At present, only character sets with LTR (left-to-right) alignment are supported. It is not therefore possible to display Arabic or Hebrew character sets (RTL (right-to-left).

 

In conjunction with Unicode, particular note should be paid to N2PDFOPTION_PDF_CID_FONT_MODE. This setting has a major influence on the visual display of Unicode contents in a PDF document. You should therefore read the description of this parameter under "PDF settings".

 

 

Unicode restrictions

Passwords: User and owner passwords for the PDF file must not contain any Unicode characters.
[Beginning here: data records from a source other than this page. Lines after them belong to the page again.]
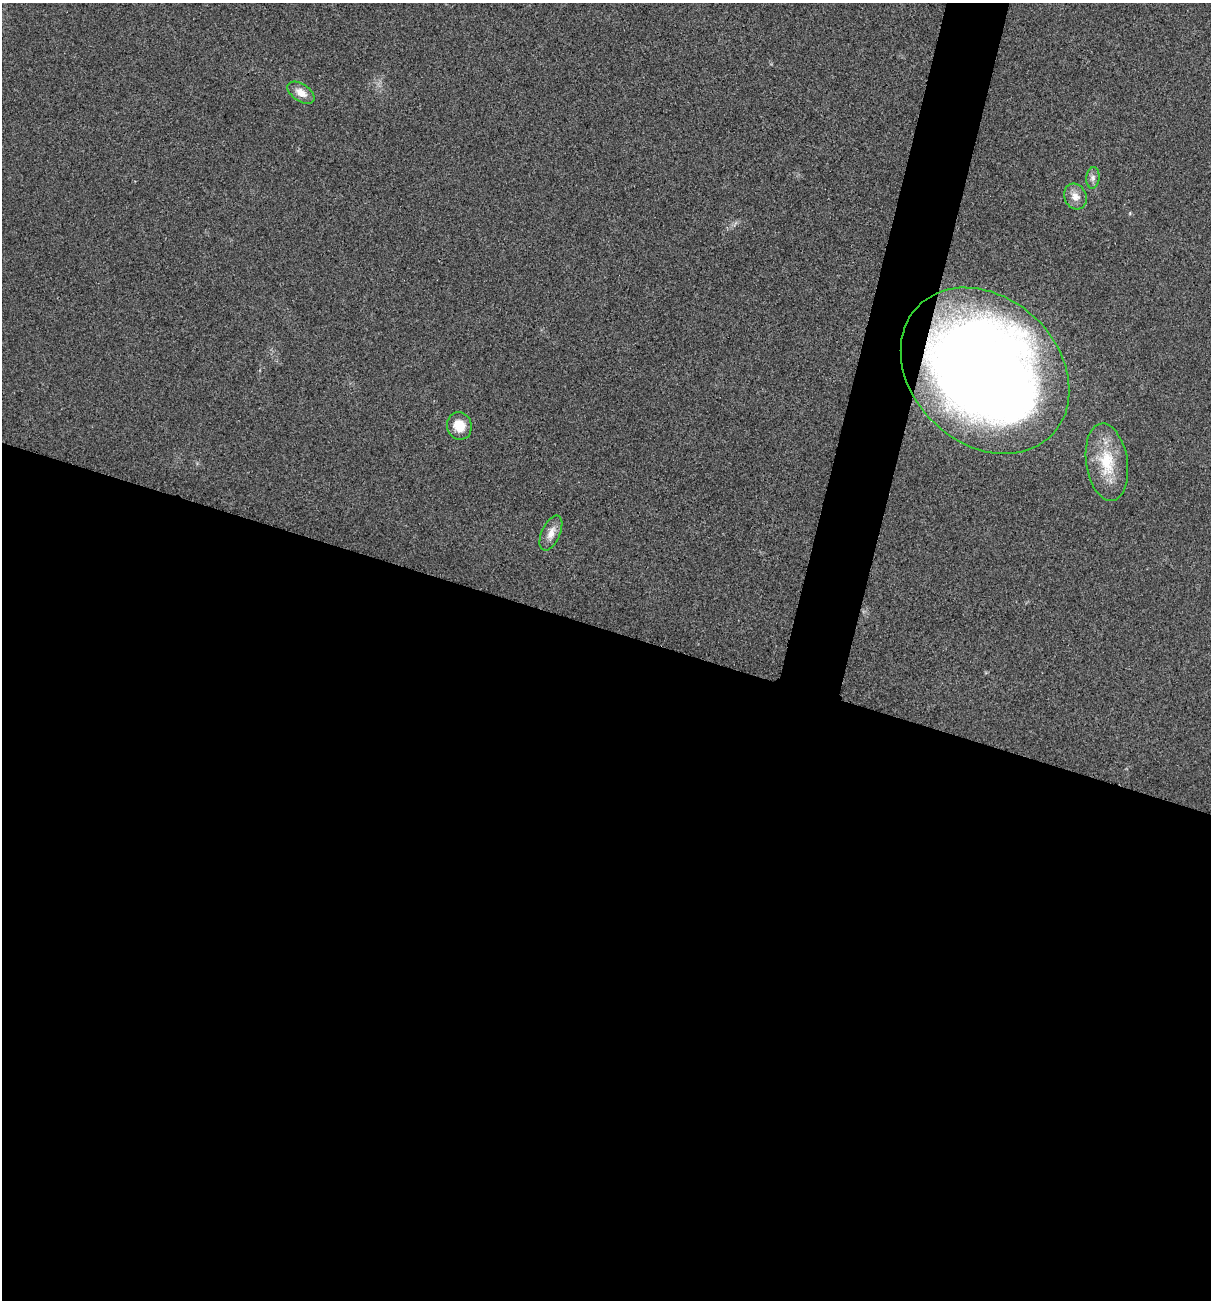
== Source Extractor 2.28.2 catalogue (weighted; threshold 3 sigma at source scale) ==
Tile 14 of 4 x 4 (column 2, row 4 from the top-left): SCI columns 1340-2548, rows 8-1305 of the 5220 x 5205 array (HDU 1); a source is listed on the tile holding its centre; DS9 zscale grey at full resolution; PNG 1213 x 1302 px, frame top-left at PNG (2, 3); each listed source drawn as its Kron ellipse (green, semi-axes under 4 px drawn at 4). Shown black and unused: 55% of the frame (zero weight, under 3 of 4 exposures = <1% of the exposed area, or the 3 px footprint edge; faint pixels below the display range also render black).
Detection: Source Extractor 2.28.2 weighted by HDU 2 'WHT'; one run over the whole footprint, this tile lists its part. Background 0.0264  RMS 0.0059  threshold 0.0265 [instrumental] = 3 sigma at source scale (4.5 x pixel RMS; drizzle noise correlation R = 1.50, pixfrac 1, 0.05/0.05 arcsec/px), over >= 5 px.
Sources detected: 7; all 7 listed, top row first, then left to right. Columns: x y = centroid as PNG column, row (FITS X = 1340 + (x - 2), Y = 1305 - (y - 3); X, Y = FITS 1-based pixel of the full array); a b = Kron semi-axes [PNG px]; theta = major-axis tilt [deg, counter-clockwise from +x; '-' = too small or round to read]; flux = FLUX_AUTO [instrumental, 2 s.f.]
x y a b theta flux
301 93 15 8 -34 5.9
1093 178 11 6 84 2.3
1075 197 13 11 -64 5
985 371 93 73 -43 750
459 426 14 12 -74 9.1
1107 462 39 20 -81 25
551 533 19 9 66 5.4
Overlapping masked pixels (flux is a lower limit): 1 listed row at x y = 985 371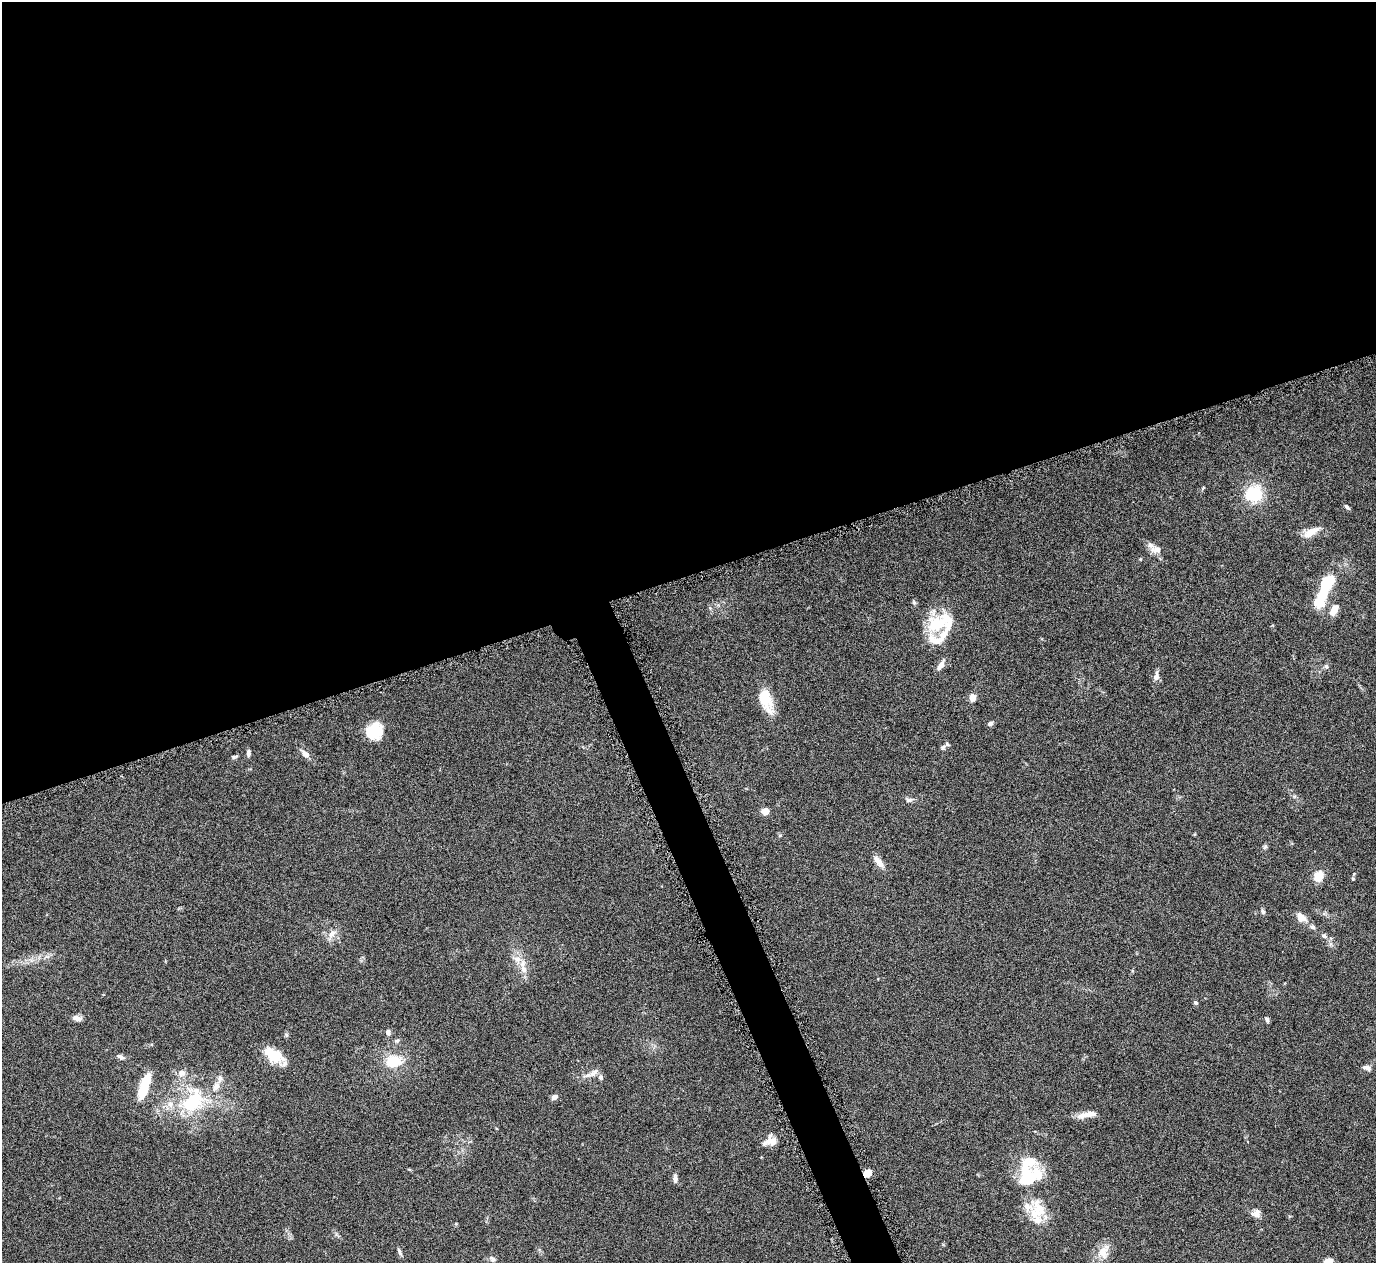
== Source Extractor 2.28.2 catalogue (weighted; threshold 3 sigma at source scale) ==
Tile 2 of 4 x 4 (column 2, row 1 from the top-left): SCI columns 1379-2752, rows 3946-5206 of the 5508 x 5497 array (HDU 1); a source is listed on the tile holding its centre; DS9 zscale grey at full resolution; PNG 1378 x 1265 px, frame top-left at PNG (2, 2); no overlay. Shown black and unused: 48% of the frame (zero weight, under 4 of 8 exposures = <1% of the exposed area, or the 3 px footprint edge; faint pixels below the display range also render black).
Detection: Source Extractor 2.28.2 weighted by HDU 2 'WHT'; one run over the whole footprint, this tile lists its part. Background 0.174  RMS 0.0061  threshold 0.025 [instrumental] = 3 sigma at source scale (4.09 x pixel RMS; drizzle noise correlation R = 1.36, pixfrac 0.8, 0.05/0.05 arcsec/px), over >= 5 px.
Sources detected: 73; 4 inside a brighter object's white glare — not listed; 9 inside a brighter listed object's ellipse — not listed separately; the other 60 listed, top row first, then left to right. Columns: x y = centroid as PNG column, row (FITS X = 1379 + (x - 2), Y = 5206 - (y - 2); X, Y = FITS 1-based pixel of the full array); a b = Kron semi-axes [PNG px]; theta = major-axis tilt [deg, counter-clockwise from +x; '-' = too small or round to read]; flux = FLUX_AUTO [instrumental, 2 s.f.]
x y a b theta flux
1254 494 16 15 - 22
1347 507 7 4 -44 1.2
1311 532 21 8 29 6.9
1156 549 14 9 3 4.7
1326 583 16 9 56 27
914 602 7 5 -68 0.91
1334 610 12 7 61 6.4
939 623 40 20 35 25
941 665 15 6 56 3.5
1326 666 7 5 -73 1.1
1156 677 10 8 66 2.6
765 698 26 10 -70 19
972 698 7 6 - 4.4
990 723 6 5 - 1.8
374 731 18 16 33 18
943 748 9 5 63 1.4
248 753 8 4 90 1.6
305 754 11 7 -44 3.4
234 757 7 5 11 0.98
908 800 10 6 -15 1.7
765 811 7 6 - 4.3
1265 847 7 4 19 0.83
878 861 18 7 -51 4.3
1318 876 9 8 - 10
1353 879 5 4 - 0.64
1263 911 6 5 - 1.4
1301 918 12 10 -50 4.9
1313 927 7 6 - 1.5
332 934 15 8 57 4
1324 936 9 6 -31 1.8
517 959 11 9 -19 4.2
524 969 11 8 -66 4
1196 1003 6 5 - 1
78 1018 12 7 -11 2.4
1267 1020 7 5 -68 1.3
388 1032 7 6 - 1.7
286 1035 7 4 -89 0.88
397 1041 7 5 21 1.1
274 1055 26 13 -37 13
121 1057 10 5 -29 1.8
394 1062 13 10 7 17
1367 1068 10 6 -12 2.2
181 1073 11 9 37 3.5
593 1073 18 7 38 3.6
600 1077 6 6 - 1.6
220 1078 9 6 73 2
144 1087 29 9 71 16
554 1097 8 6 23 2
193 1103 32 21 43 31
1086 1115 25 7 10 5.4
773 1141 17 10 -59 4
868 1173 9 7 31 5.4
1038 1174 26 20 -52 14
675 1178 8 6 -86 2.3
1038 1211 25 22 75 17
1256 1213 11 10 - 3.4
1103 1251 22 13 70 8.1
399 1252 10 4 -65 1.4
493 1259 8 7 - 1.7
1328 1261 9 6 10 2.9
Overlapping masked pixels (flux is a lower limit): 1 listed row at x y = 868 1173
Isophote crosses this tile's border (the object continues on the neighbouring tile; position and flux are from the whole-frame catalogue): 1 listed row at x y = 1328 1261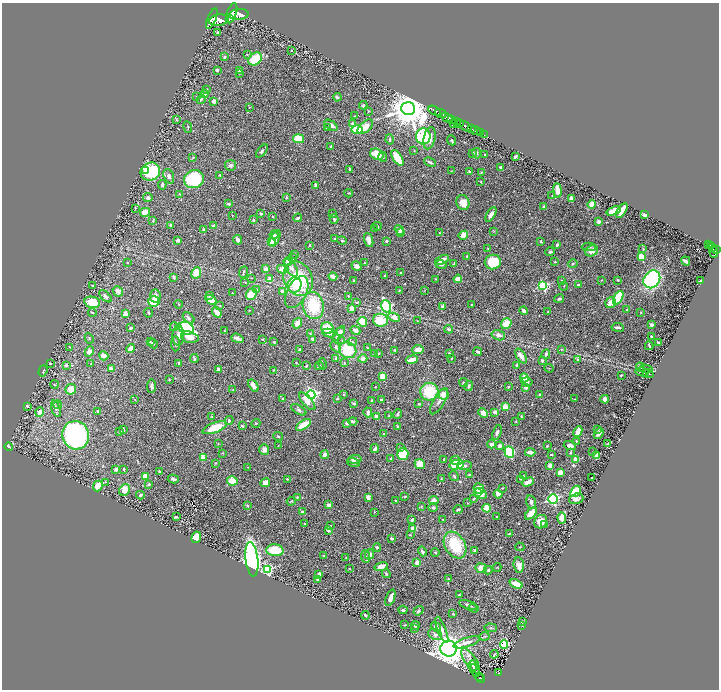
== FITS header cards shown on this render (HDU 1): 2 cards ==
NAXIS1  =                 1433
NAXIS2  =                 1375

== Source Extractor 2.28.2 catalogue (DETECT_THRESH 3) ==
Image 1433 x 1375 px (HDU 1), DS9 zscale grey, zoomed out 1/2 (1 PNG px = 2 x 2 image px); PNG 721 x 692 px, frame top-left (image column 1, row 1374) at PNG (2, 3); each listed source drawn as its Kron ellipse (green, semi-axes under 4 px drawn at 4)
Background 0.62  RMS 0.023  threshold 0.0676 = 3 sigma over >= 5 px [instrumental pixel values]
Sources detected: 585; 23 cannot appear on this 1/2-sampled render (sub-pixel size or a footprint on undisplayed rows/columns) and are neither listed nor drawn; of the other 562, the 500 brightest by FLUX_AUTO listed and drawn (62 fainter detections omitted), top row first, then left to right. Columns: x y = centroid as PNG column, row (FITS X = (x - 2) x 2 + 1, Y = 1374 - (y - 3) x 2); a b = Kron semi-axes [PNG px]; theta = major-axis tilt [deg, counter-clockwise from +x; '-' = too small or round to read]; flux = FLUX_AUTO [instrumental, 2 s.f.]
Also any password set for compressing the created PDF file must not contain any Unicode characters.

 

Filename for the PDF file If the created PDF file is to be compressed after creation of the ZIP file, the filename must not contain any Unicode characters. This is a restriction imposed by the Zip file format. However, if the PDF file is not to be compressed, the filename should then contain Unicode characters.

 

Templates: When defining text formatting templates no Unicode characters can be used in the template designation. In a template, no character sets should be used which contain Unicode characters in their name.

 

File linking: If file attachments are stored on a drive as files and are added to the PDF file as a link, the filenames (including folder) must not contain any Unicode characters. No Unicode characters can be used for embedding or importing file attachments.

 

Enabling Unicode support

Call N2PDFSetOption ( JobID, N2PDFOPTION_SYSTEM_UNICODE_MODE, N2PDFVALUE_TRUE, "" )

 

 

Codepage and Character Set (Charset)

With enabled Unicode support, when a PDF file is created the "Character Set" belonging to the current codepage (http://www.microsoft.com/globaldev/reference/WinCP.mspx) (http://en.wikipedia.org/wiki/Character_set) is set as a template (e.g. in Codepage 1251 (Cyrillic), Character Set 204 is enabled). The PDF file is therefore always based on the character set which is enabled on the computer at the time the PDF file was created.

 

Codepage of operating system

assigned Character Set

1250 (Central Europe)

EASTEUROPE_CHARSET (238)

1252 (Latin I)

DEFAULT_CHARSET (1)

1251 (Cyrillic)

RUSSIAN_CHARSET (204)

1253 (Greek)

GREEK_CHARSET (161)

1254 (Turkish)

TURKISH_CHARSET (162)

1257 (Baltic)

BALTIC_CHARSET (186)

1258 (Vietnam)

VIETNAMESE_CHARSET (163)

874 (Thai)

THAI_CHARSET (222)

932 (Japanese Shitf-JIS)

SHIFTJIS_CHARSET (128)

936 (Simplified Chinese)

GB2312_CHARSET (134)

950 (Traditional Chinese Big5)

CHINESEBIG5_CHARSET (136)

949 (Korean)

HANGEUL_CHARSET (129)

 

You need to make a change if you create a PDF file for a different character set, i.e. one not based on the computer's current character set. This can for example be necessary if you wish to create a PDF file with Chinese content on an English-language operating system. In this instance, you need to deliberately alter the character set of the PDF file. With the following call, you can alter the character set (as soon as possible to N2PDFInit).

 

Call N2PDFSetOption ( JobID, N2PDFOPTION_PDF_CHARSET,  134, "" )        

 

You will find further information aboutCharSets in the PDF settings section.